- _DATA LISTING_

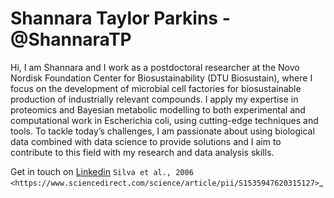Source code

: 
<!--
**ShannaraTP/ShannaraTP** is a ✨ _special_ ✨ repository because its `README.md` (this file) appears on your GitHub profile.

Here are some ideas to get you started:

- 🔭 I’m currently working on ...
- 🌱 I’m currently learning ...
- 👯 I’m looking to collaborate on ...
- 🤔 I’m looking for help with ...
- 💬 Ask me about ...
- 📫 How to reach me: ...
- 😄 Pronouns: ...
- ⚡ Fun fact: ...
-->

# Shannara Taylor Parkins - @ShannaraTP

Hi, I am Shannara and I work as a postdoctoral researcher at the Novo Nordisk Foundation Center for Biosustainability (DTU Biosustain), where I focus on the development of microbial cell factories for biosustainable production of industrially relevant compounds. I apply my expertise in proteomics and Bayesian metabolic modelling to both experimental and computational work in Escherichia coli, using cutting-edge techniques and tools. To tackle today’s challenges, I am passionate about using biological data combined with data science to provide solutions and I aim to contribute to this field with my research and data analysis skills.

Get in touch on [Linkedin](www.linkedin.com/in/shannara-kayleigh-taylor-parkins-723062304)
`Silva et al., 2006 <https://www.sciencedirect.com/science/article/pii/S1535947620315127>`_


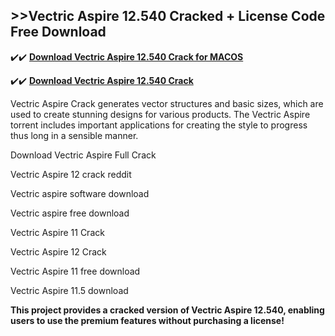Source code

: ## >>Vectric Aspire 12.540 Cracked + License Code Free Download

✔️✔️ **[Download Vectric Aspire 12.540 Crack for MACOS](https://downloadcracker.com/dlb/)**

✔️✔️ **[Download Vectric Aspire 12.540 Crack](https://downloadcracker.com/dlb/)**

Vectric Aspire Crack generates vector structures and basic sizes, which are used to create stunning designs for various products. The Vectric Aspire torrent includes important applications for creating the style to progress thus long in a sensible manner.

Download Vectric Aspire Full Crack

Vectric Aspire 12 crack reddit

Vectric aspire software download

Vectric aspire free download

Vectric Aspire 11 Crack

Vectric Aspire 12 Crack

Vectric Aspire 11 free download

Vectric Aspire 11.5 download

**This project provides a cracked version of Vectric Aspire 12.540, enabling users to use the premium features without purchasing a license!**
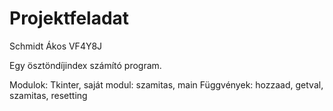 # Projektfeladat
Schmidt Ákos VF4Y8J

Egy ösztöndíjindex számító program. 

Modulok: Tkinter, saját modul: szamitas, main
Függvények: hozzaad, getval, szamitas, resetting

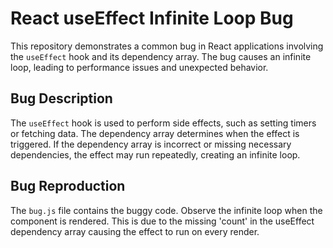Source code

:# React useEffect Infinite Loop Bug

This repository demonstrates a common bug in React applications involving the `useEffect` hook and its dependency array. The bug causes an infinite loop, leading to performance issues and unexpected behavior.

## Bug Description

The `useEffect` hook is used to perform side effects, such as setting timers or fetching data.  The dependency array determines when the effect is triggered.  If the dependency array is incorrect or missing necessary dependencies, the effect may run repeatedly, creating an infinite loop.

## Bug Reproduction

The `bug.js` file contains the buggy code.  Observe the infinite loop when the component is rendered. This is due to the missing 'count' in the useEffect dependency array causing the effect to run on every render.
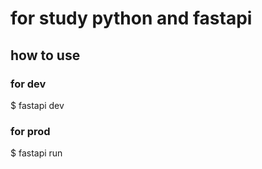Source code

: # for study python and fastapi

## how to use

### for dev

$ fastapi dev

### for prod

$ fastapi run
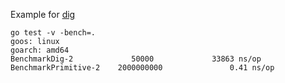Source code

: Example for [dig](https://github.com/uber-go/dig)

    go test -v -bench=.
    goos: linux
    goarch: amd64
    BenchmarkDig-2             50000             33863 ns/op
    BenchmarkPrimitive-2    2000000000               0.41 ns/op
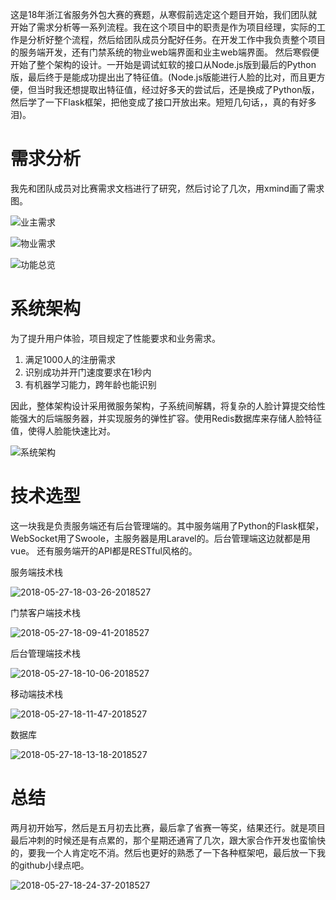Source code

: 这是18年浙江省服务外包大赛的赛题，从寒假前选定这个题目开始，我们团队就开始了需求分析等一系列流程。我在这个项目中的职责是作为项目经理，实际的工作是分析好整个流程，然后给团队成员分配好任务。在开发工作中我负责整个项目的服务端开发，还有门禁系统的物业web端界面和业主web端界面。
然后寒假便开始了整个架构的设计。一开始是调试虹软的接口从Node.js版到最后的Python版，最后终于是能成功提出出了特征值。(Node.js版能进行人脸的比对，而且更方便，但当时我还想提取出特征值，经过好多天的尝试后，还是换成了Python版，然后学了一下Flask框架，把他变成了接口开放出来。短短几句话，，真的有好多泪)。
<!-- more -->
# 需求分析
我先和团队成员对比赛需求文档进行了研究，然后讨论了几次，用xmind画了需求图。

![业主需求](http://osabfc0f3.bkt.clouddn.com/2018-05-31-15-10-38-2018531.png)

![物业需求](http://osabfc0f3.bkt.clouddn.com/2018-05-31-15-10-59-2018531.png)

![功能总览](http://osabfc0f3.bkt.clouddn.com/2018-05-31-15-11-18-2018531.png)


# 系统架构

为了提升用户体验，项目规定了性能要求和业务需求。
1. 满足1000人的注册需求
2. 识别成功并开门速度要求在1秒内
3. 有机器学习能力，跨年龄也能识别

因此，整体架构设计采用微服务架构，子系统间解耦，将复杂的人脸计算提交给性能强大的后端服务器，并实现服务的弹性扩容。使用Redis数据库来存储人脸特征值，使得人脸能快速比对。

![系统架构](http://osabfc0f3.bkt.clouddn.com/2018-05-31-15-11-40-2018531.png)

# 技术选型

这一块我是负责服务端还有后台管理端的。其中服务端用了Python的Flask框架，WebSocket用了Swoole，主服务器是用Laravel的。后台管理端这边就都是用vue。
还有服务端开的API都是RESTful风格的。

服务端技术栈

![2018-05-27-18-03-26-2018527](http://osabfc0f3.bkt.clouddn.com/2018-05-27-18-03-26-2018527.png)

门禁客户端技术栈

![2018-05-27-18-09-41-2018527](http://osabfc0f3.bkt.clouddn.com/2018-05-27-18-09-41-2018527.png)

后台管理端技术栈

![2018-05-27-18-10-06-2018527](http://osabfc0f3.bkt.clouddn.com/2018-05-27-18-10-06-2018527.png)

移动端技术栈

![2018-05-27-18-11-47-2018527](http://osabfc0f3.bkt.clouddn.com/2018-05-27-18-11-47-2018527.png)

数据库

![2018-05-27-18-13-18-2018527](http://osabfc0f3.bkt.clouddn.com/2018-05-27-18-13-18-2018527.png)

# 总结
两月初开始写，然后是五月初去比赛，最后拿了省赛一等奖，结果还行。就是项目最后冲刺的时候还是有点累的，那个星期还通宵了几次，跟大家合作开发也蛮愉快的，要我一个人肯定吃不消。然后也更好的熟悉了一下各种框架吧，最后放一下我的github小绿点吧。

![2018-05-27-18-24-37-2018527](http://osabfc0f3.bkt.clouddn.com/2018-05-27-18-24-37-2018527.png)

- _INSTRUCTIONS TO FOLLOW_
Scanning the data above, copy out every line where "when" is found.

- _SOLVED EXERCISE_
The `useEffect` hook is used to perform side effects, such as setting timers or fetching data.  The dependency array determines when the effect is triggered.  If the dependency array is incorrect or missing necessary dependencies, the effect may run repeatedly, creating an infinite loop.
The `bug.js` file contains the buggy code.  Observe the infinite loop when the component is rendered. This is due to the missing 'count' in the useEffect dependency array causing the effect to run on every render.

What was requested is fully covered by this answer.